*** Opening Materials provided ***
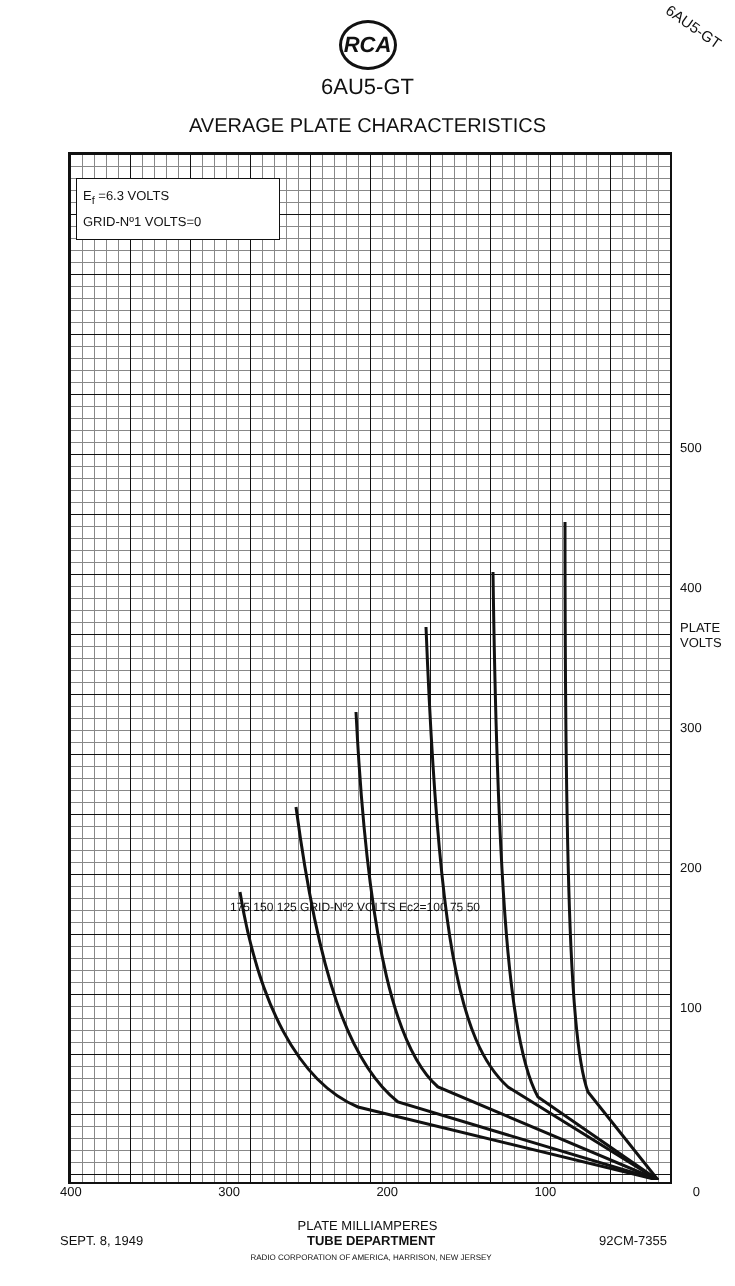RCA
6AU5-GT
AVERAGE PLATE CHARACTERISTICS
6AU5-GT
E<sub>f</sub> =6.3 VOLTS
GRID-Nº1 VOLTS=0
500
400
PLATE VOLTS
300
200
100
175 150 125 GRID-Nº2 VOLTS Ec2=100 75 50
400 300 200 100 0
PLATE MILLIAMPERES
SEPT. 8, 1949 TUBE DEPARTMENT
RADIO CORPORATION OF AMERICA, HARRISON, NEW JERSEY 92CM-7355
*** Closing Materials provided ***
## Requirement
Copy out every entry above, character for character, excluding pictures.

## Answer below
RCA
6AU5-GT
AVERAGE PLATE CHARACTERISTICS
6AU5-GT
E<sub>f</sub> =6.3 VOLTS
GRID-Nº1 VOLTS=0
500
400
PLATE VOLTS
300
200
100
175 150 125 GRID-Nº2 VOLTS Ec2=100 75 50
400 300 200 100 0
PLATE MILLIAMPERES
SEPT. 8, 1949 TUBE DEPARTMENT
RADIO CORPORATION OF AMERICA, HARRISON, NEW JERSEY 92CM-7355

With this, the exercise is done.